READING TEXT:
The book value per share as of the fiscal year ended October 31, 1998,
was $0.67.
20
<PAGE>
Pro forma data disclosing the effect of the reverse stock split and buyback
of fractional shares on (1) the Company's balance sheet as of the most recent
fiscal year end is attached as Exhibit 6; and (2) the Company's statement of
income, earnings per share amounts, and ratio of earnings to fixed charges for
the most recent fiscal year end is attached as Exhibit 6.
The Company's book value per share as of the fiscal year ended October
31, 1998, taking into account the effect of the reverse stock split and buyback
of fractional shares , would be $657.81 per share of New Common Stock.
OTHER BUSINESS
Management does not intend to present any business for action at the
meeting other than as discussed herein and does not know of any other business
intended to be presented by others.
Eleanor M. Kupris, Secretary
__________, 1999
Bowles Fluidics Corporation
6625 Dobbin Road
Columbia, Maryland 21405-4707
Telephone: 410-381-0400
EXHIBITS
1. Fairness Opinion of Ferris, Baker Watts, dated December 8, 1998, and
Supplemental Opinion dated ________, 1999.

DATASET CONTENT:
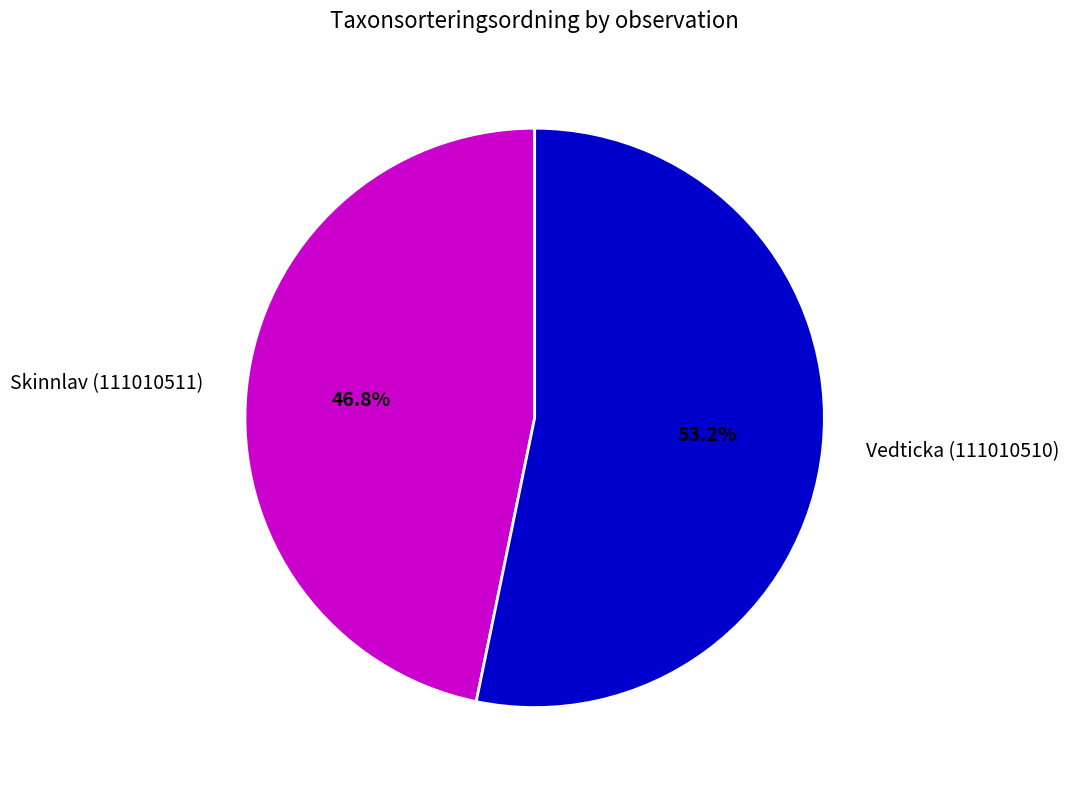

Rank the categories by value from lowest to highest.

Skinnlav (111010511), Vedticka (111010510)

TASK GOAL: In the filing excerpt, what would the book value per share of New Common Stock be as of the fiscal year ended October 31, 1998, after the reverse stock split and buyback of fractional shares? Rely only on the filing excerpt, not the data.

WORKED SOLUTION: $657.81 per share